When are global objects constructed and destructed by Visual C++?, redux


Today we're going to make some clarifications to this table, which came from an earlier article:

When does it run? Constructor Destructor
Global object in EXE C runtime startup code C runtime DLL hired lackey
Global object in DLL C runtime DLL_PROCESS_ATTACH prior to Dll­Main C runtime DLL_PROCESS_DETACH after Dll­Main returns

It turns out that the upper right corner of the diagram actually splits into two cases. The table lists what happens if the process terminates by calling Exit­Process. The thing that makes termination with Exit­Process interesting is that the first (and only) time the C runtime library learns about it is when the C runtime library itself receives its DLL_PROCESS_DETACH notification, and we saw last time that by the time this notification arrives, it could very well already be too late.

The escape here is to exit the program not by calling Exit­Process but rather by calling the C runtime exit function. When you do that, the C runtime gets control (by virtue of the fact that you explicitly called it), so it can run down your executable's global objects right away, before calling the operating system's Exit­Process function. That way, the global objects are run down while all of the dependent DLLs are still in memory.

Let's update our table:

When does it run? Constructor Destructor
Ends with exit() Ends with ExitProcess()
Global object in EXE C runtime startup code Prior to ExitProcess C runtime DLL hired lackey
Global object in DLL C runtime DLL_PROCESS_ATTACH prior to Dll­Main C runtime DLL_PROCESS_DETACH after Dll­Main returns

The C and C++ language standards say nothing about what happens if you exit a process by calling some operating system low-level process termination function. Which makes sense, because the C and C++ language standards deal with the standard, not with operating system-specific stuff. I believe that more recent versions of the C runtime library take advantage of this and say, "You know what? If you exit the process by calling Exit­Process, then I'm simply not going to destruct anything. Serves you right for invoking behavior not covered by the standard." In those cases, the upper right corner changes from "C runtime DLL hired lackey" to "never".

Comments (30)
  1. camhusmj38 says:

    Returning from main / WinMain also calls exit and then shuts the CRT down. This is probably the easiest way to get there if you can coordinate between all your threads etc.

    1. Antonio Rodríguez says:

      Also, this follows the pattern of having a single exit point in each function (i.e., not using intermediate returns), which makes code more readable and understandable, and easier to debug.

      1. smf says:

        If you don't have exceptions (i.e. you're using plain C) then having to return back to main() on any non-trivial program is a pain.

        However what you probably should do is call an application specific function that logs and exits, so you can break point it.

      2. GregM says:

        "Also, this follows the pattern of having a single exit point in each function (i.e., not using intermediate returns), which makes code more readable and understandable, and easier to debug."

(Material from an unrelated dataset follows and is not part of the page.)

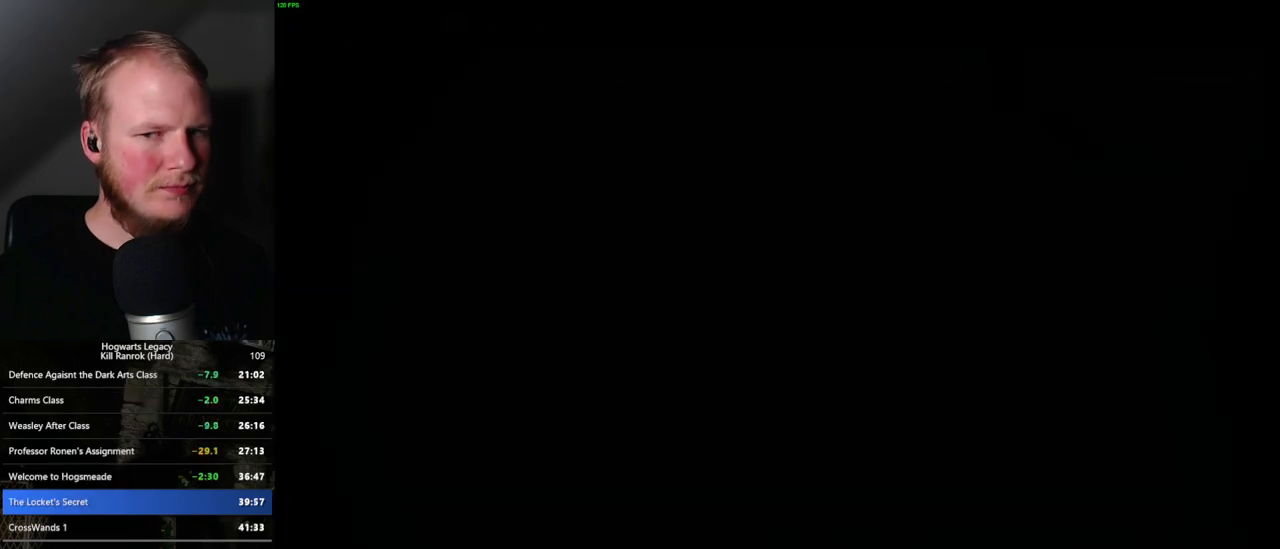
{"keys": [], "mouse": [], "events": []}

        Except that in a language like C++, this is often considered an anti-pattern, and often does the exact opposite. It makes the code harder to read, understand and debug. Proper use of RAII eliminates the need for cleanup code at the end of the function, and deeply nested conditionals that it spawns. In any case, that's probably getting too far off-topic for this post.

  2. ZLB says:

    Doesn't this highlight a deficiency in the C runtime spec?

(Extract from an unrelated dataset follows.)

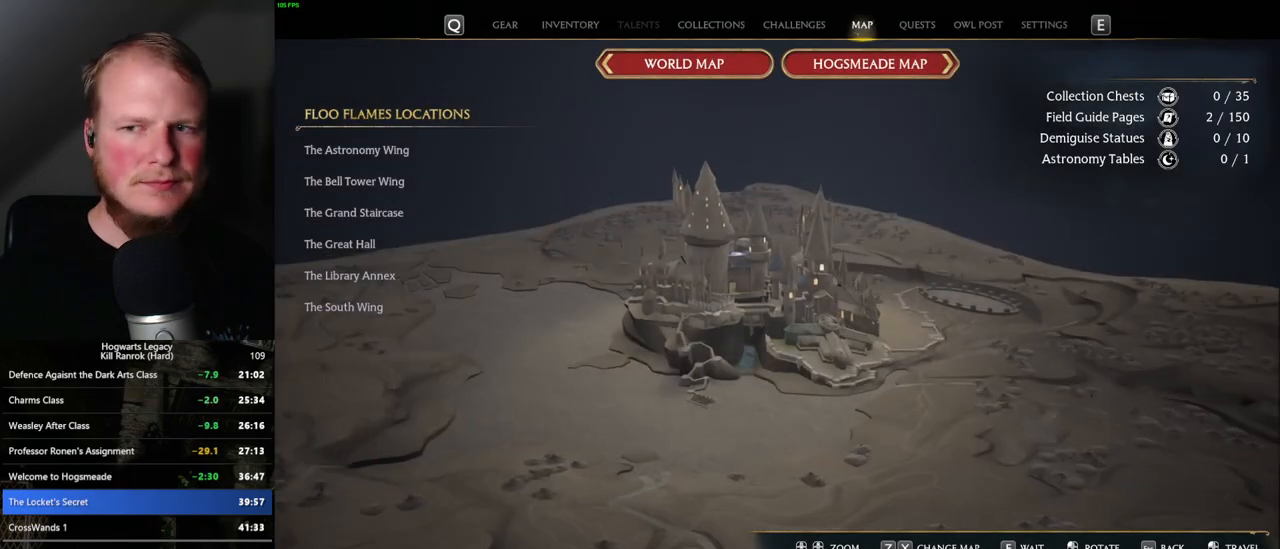
{"keys": [], "mouse": [], "events": []}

    Ostensibly, the C runtime shouldn’t really be aware of the concept of a process. That’s an OS thing, so it seems correct that to exit a Windows process, you should call a Windows API.

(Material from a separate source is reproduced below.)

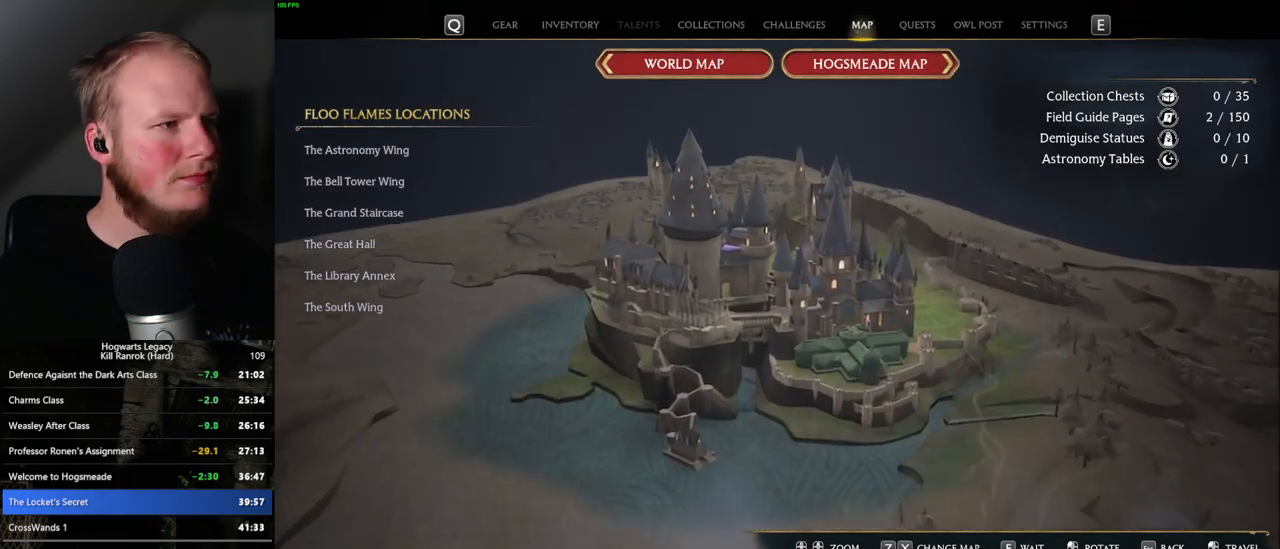
{"keys": [], "mouse": [], "events": []}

    Shouldn’t the C Runtime have a ‘call_global_dtors()’ function?

    Then the ExitProcess goes from:

    ExitWindows() -> UnloadLibs() -> DestructGlobals() -> Kaboom() (optional) -> Shutdown C Runtime()

    To:

    ExitWindows() ->DestructGlobals() ->UnloadLibraries() ->Shutdown C Runtime()

    1. mark says:

      That's a layering violation. The OS should not know about the C runtime.

      1. It also assumes that everybody in the process uses the same runtime, and that no runtime depends on another runtime.

      2. Karellen says:

        The kernel certainly shouldn't know about the C runtime, but I'd argue that it would be reasonable for the low level userspace wrappers to the kernel, which has a high probability of being mostly written in C with a tiny bit of ASM for register twiddling and the actual int 80h/syscall instruction, for them to be aware of the C runtime. So having the userspace wrapper for ExitProcess() do C runtime bookkeeping before passing control to the kernel's ExitProcess() is not necessarily a (large) laying violation.

        Alternatively, providing hooks for a process to set arbitrary pre-ExitProcess() callbacks, similar to C's atexit(3), would allow the C runtime to set a hook at initialisation to do cleanup before it receives the DLL_PROCESS_DETACH, with no layering violation.

        1. Darran Rowe says:

          Of course, there is always the easy way, make the process clean-up occur before the call to ExitProcess. This then stops the need to change the behaviour of functions that have been in windows forever. This is what happens normally if you just return from main, or call exit. In fact, you have to go out of your way and call outside of the CRT/VCRuntime layer to actually get things to go wrong. (I mention the VCRuntime here because it took over the process initialisation/uninitialisation in VC2015.)
          It is also easy to forget that this whole thing is a major special case used to highlight how process exit can go bad. Normal processes on Windows should be calling exit or returning from the entrypoint in order to exit the process.

        2. Voo says:

          There is just no good reason for such a violation of good design principles.

          As is usually the case this just highlights a bad design: If instead of calling the lore level win32 API you called the c runtime function you wouldn't have the problem in the first case. That's not only a simple but also clean fix.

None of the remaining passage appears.